◆ WHAT TO WORK ON: Filter the records below for the word "macros". Copy each line that holds it.

◆ RAW DATA:
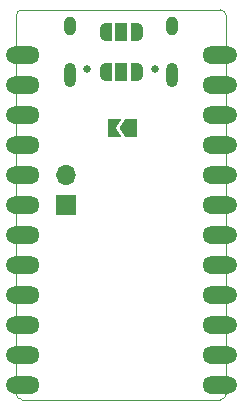
<source format=gbs>
G04 #@! TF.GenerationSoftware,KiCad,Pcbnew,(6.99.0-1912-g359c99991b)*
G04 #@! TF.CreationDate,2023-05-12T11:08:49+07:00*
G04 #@! TF.ProjectId,artemisia,61727465-6d69-4736-9961-2e6b69636164,1*
G04 #@! TF.SameCoordinates,Original*
G04 #@! TF.FileFunction,Soldermask,Bot*
G04 #@! TF.FilePolarity,Negative*
%FSLAX46Y46*%
G04 Gerber Fmt 4.6, Leading zero omitted, Abs format (unit mm)*
G04 Created by KiCad (PCBNEW (6.99.0-1912-g359c99991b)) date 2023-05-12 11:08:49*
%MOMM*%
%LPD*%
G01*
G04 APERTURE LIST*
G04 Aperture macros list*
%AMFreePoly0*
4,1,19,0.550000,-0.750000,0.000000,-0.750000,0.000000,-0.744911,-0.071157,-0.744911,-0.207708,-0.704816,-0.327430,-0.627875,-0.420627,-0.520320,-0.479746,-0.390866,-0.500000,-0.250000,-0.500000,0.250000,-0.479746,0.390866,-0.420627,0.520320,-0.327430,0.627875,-0.207708,0.704816,-0.071157,0.744911,0.000000,0.744911,0.000000,0.750000,0.550000,0.750000,0.550000,-0.750000,0.550000,-0.750000,
$1*%
%AMFreePoly1*
4,1,19,0.000000,0.744911,0.071157,0.744911,0.207708,0.704816,0.327430,0.627875,0.420627,0.520320,0.479746,0.390866,0.500000,0.250000,0.500000,-0.250000,0.479746,-0.390866,0.420627,-0.520320,0.327430,-0.627875,0.207708,-0.704816,0.071157,-0.744911,0.000000,-0.744911,0.000000,-0.750000,-0.550000,-0.750000,-0.550000,0.750000,0.000000,0.750000,0.000000,0.744911,0.000000,0.744911,
$1*%
%AMFreePoly2*
4,1,6,1.000000,0.000000,0.500000,-0.750000,-0.500000,-0.750000,-0.500000,0.750000,0.500000,0.750000,1.000000,0.000000,1.000000,0.000000,$1*%
%AMFreePoly3*
4,1,6,0.500000,-0.750000,-0.650000,-0.750000,-0.150000,0.000000,-0.650000,0.750000,0.500000,0.750000,0.500000,-0.750000,0.500000,-0.750000,$1*%
G04 Aperture macros list end*
%ADD10C,1.500000*%
%ADD11O,2.800000X1.500000*%
%ADD12R,1.700000X1.700000*%
%ADD13O,1.700000X1.700000*%
%ADD14C,0.650000*%
%ADD15O,1.000000X2.100000*%
%ADD16O,1.000000X1.600000*%
%ADD17FreePoly0,180.000000*%
%ADD18R,1.000000X1.500000*%
%ADD19FreePoly1,180.000000*%
%ADD20FreePoly2,180.000000*%
%ADD21FreePoly3,180.000000*%
G04 #@! TA.AperFunction,Profile*
%ADD22C,0.100000*%
G04 #@! TD*
G04 APERTURE END LIST*
D10*
X17910000Y-31740000D03*
D11*
X17209999Y-31739999D03*
D10*
X17910000Y-29200000D03*
D11*
X17209999Y-29199999D03*
D10*
X17910000Y-26660000D03*
D11*
X17209999Y-26659999D03*
D10*
X17910000Y-24120000D03*
D11*
X17209999Y-24119999D03*
D10*
X17910000Y-21580000D03*
D11*
X17209999Y-21579999D03*
D10*
X17910000Y-19040000D03*
D11*
X17209999Y-19039999D03*
D10*
X17910000Y-16500000D03*
D11*
X17209999Y-16499999D03*
D10*
X17910000Y-13960000D03*
D11*
X17209999Y-13959999D03*
D10*
X17910000Y-11420000D03*
D11*
X17209999Y-11419999D03*
D10*
X17910000Y-8880000D03*
D11*
X17209999Y-8879999D03*
D10*
X17910000Y-6340000D03*
D11*
X17209999Y-6339999D03*
D10*
X17910000Y-3800000D03*
D11*
X17209999Y-3799999D03*
D12*
X4199999Y-16499999D03*
D13*
X4199999Y-13959999D03*
D10*
X-130000Y-3800000D03*
D11*
X569999Y-3799999D03*
D10*
X-130000Y-6340000D03*
D11*
X569999Y-6339999D03*
D10*
X-130000Y-8880000D03*
D11*
X569999Y-8879999D03*
D10*
X-130000Y-11420000D03*
D11*
X569999Y-11419999D03*
D10*
X-130000Y-13960000D03*
D11*
X569999Y-13959999D03*
D10*
X-130000Y-16500000D03*
D11*
X569999Y-16499999D03*
D10*
X-130000Y-19040000D03*
D11*
X569999Y-19039999D03*
D10*
X-130000Y-21580000D03*
D11*
X569999Y-21579999D03*
D10*
X-130000Y-24120000D03*
D11*
X569999Y-24119999D03*
D10*
X-130000Y-26660000D03*
D11*
X569999Y-26659999D03*
D10*
X-130000Y-29200000D03*
D11*
X569999Y-29199999D03*
D10*
X-130000Y-31740000D03*
D11*
X569999Y-31739999D03*
D14*
X11780000Y-4980000D03*
X6000000Y-4980000D03*
D15*
X13209999Y-5509999D03*
D16*
X13209999Y-1329999D03*
D15*
X4569999Y-5509999D03*
D16*
X4569999Y-1329999D03*
D17*
X10200000Y-5257500D03*
D18*
X8899999Y-5257499D03*
D19*
X7600000Y-5257500D03*
D17*
X10200000Y-1857500D03*
D18*
X8899999Y-1857499D03*
D19*
X7600000Y-1857500D03*
D20*
X9725000Y-10000000D03*
D21*
X8275000Y-10000000D03*
D22*
X0Y-500000D02*
X0Y-32500000D01*
X17780000Y-500000D02*
G75*
G03*
X17280000Y0I-500000J0D01*
G01*
X0Y-32500000D02*
G75*
G03*
X500000Y-33000000I500000J0D01*
G01*
X500000Y0D02*
G75*
G03*
X0Y-500000I0J-500000D01*
G01*
X17780000Y-500000D02*
X17780000Y-32500000D01*
X500000Y0D02*
X17280000Y0D01*
X500000Y-33000000D02*
X17280000Y-33000000D01*
X17280000Y-33000000D02*
G75*
G03*
X17780000Y-32500000I0J500000D01*
G01*
M02*

</source>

◆ RESPONSE TO THIS TASK:
G04 Aperture macros list*
G04 Aperture macros list end*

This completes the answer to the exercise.